> [PROBLEM STATEMENT] Your task is to copy every line of the records below that contains "pinky".

> [Items from a data source]
= = = = =

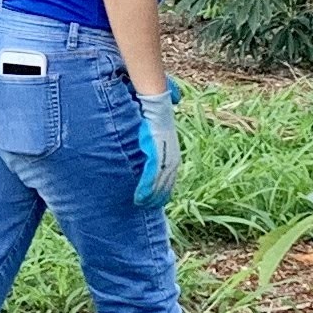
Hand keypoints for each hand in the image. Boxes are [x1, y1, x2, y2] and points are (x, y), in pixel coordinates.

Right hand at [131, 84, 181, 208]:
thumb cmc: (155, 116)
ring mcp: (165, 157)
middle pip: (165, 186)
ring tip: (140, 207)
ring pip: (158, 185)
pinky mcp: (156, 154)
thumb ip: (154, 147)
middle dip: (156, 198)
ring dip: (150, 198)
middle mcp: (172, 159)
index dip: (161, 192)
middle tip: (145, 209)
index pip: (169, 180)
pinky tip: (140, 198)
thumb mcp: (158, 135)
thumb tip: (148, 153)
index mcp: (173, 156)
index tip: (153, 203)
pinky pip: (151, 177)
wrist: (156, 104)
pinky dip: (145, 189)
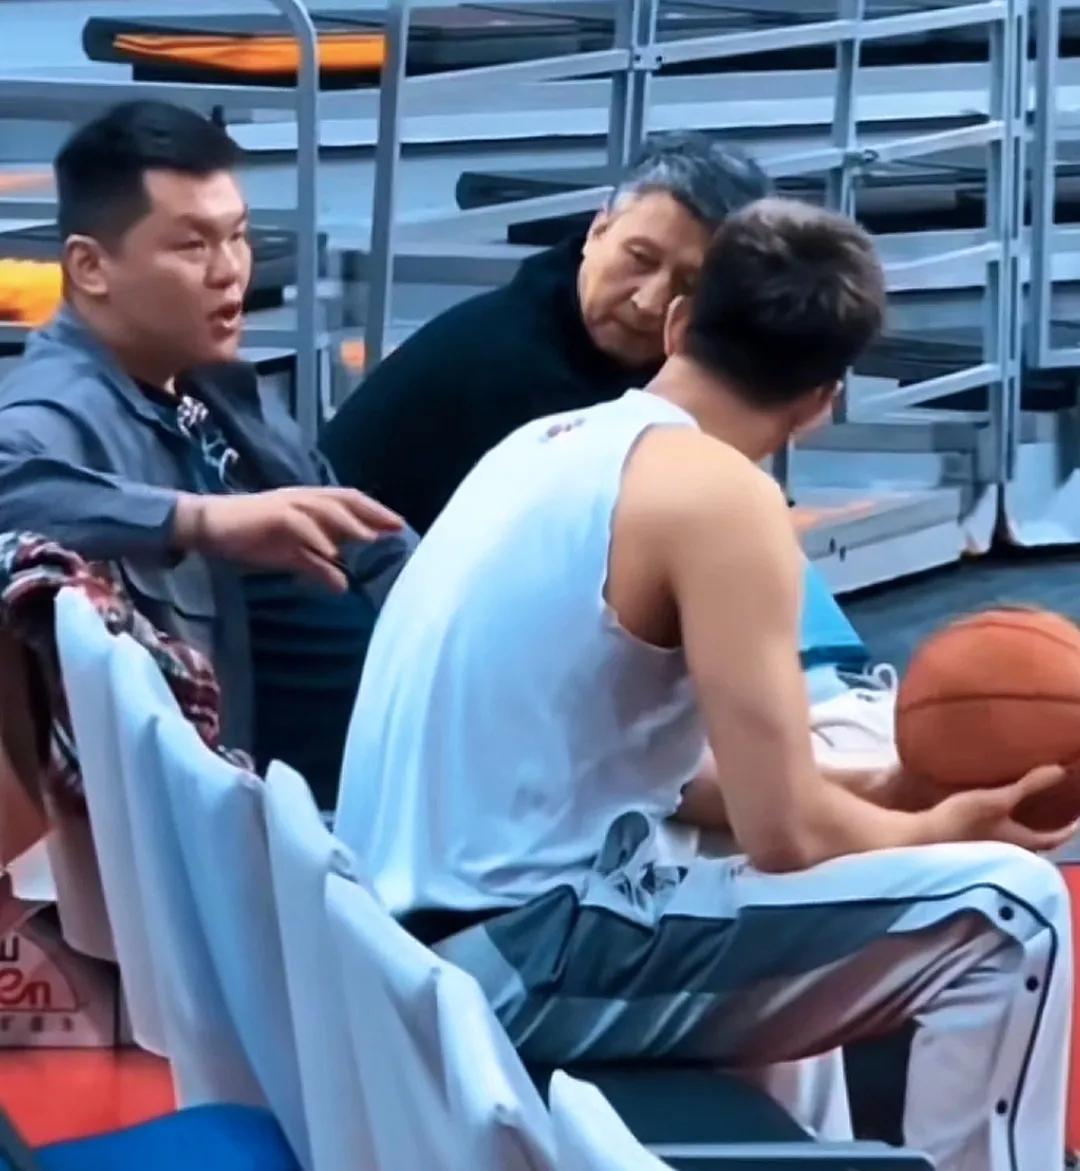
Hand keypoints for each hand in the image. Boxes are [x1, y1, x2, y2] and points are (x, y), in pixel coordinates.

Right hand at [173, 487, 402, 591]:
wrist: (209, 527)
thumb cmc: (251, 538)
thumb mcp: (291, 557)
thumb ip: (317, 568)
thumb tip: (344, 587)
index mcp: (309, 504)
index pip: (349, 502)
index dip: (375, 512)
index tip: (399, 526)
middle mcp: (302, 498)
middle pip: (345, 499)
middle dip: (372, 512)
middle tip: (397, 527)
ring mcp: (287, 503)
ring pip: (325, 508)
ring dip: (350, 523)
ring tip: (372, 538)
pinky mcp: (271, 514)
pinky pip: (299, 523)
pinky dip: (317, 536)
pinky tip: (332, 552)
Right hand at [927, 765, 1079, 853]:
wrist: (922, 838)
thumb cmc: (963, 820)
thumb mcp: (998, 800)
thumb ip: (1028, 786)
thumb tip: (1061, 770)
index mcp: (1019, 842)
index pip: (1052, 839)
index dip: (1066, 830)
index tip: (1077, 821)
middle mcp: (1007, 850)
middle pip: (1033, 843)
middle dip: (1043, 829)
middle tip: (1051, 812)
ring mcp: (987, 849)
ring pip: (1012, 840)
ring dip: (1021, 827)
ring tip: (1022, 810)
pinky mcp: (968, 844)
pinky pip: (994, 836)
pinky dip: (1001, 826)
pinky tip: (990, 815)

= = = = =

> [ANSWER TO THIS TASK]
pinky mcp: (156, 154)
pinky tip: (140, 198)
pinky pip: (151, 177)
pinky dip: (145, 189)
pinky mcp: (271, 514)
pinky pip: (299, 523)
pinky dip: (317, 536)
pinky tip: (332, 552)
pinky mcp: (968, 844)
pinky pip: (994, 836)
pinky dip: (1001, 826)
pinky tip: (990, 815)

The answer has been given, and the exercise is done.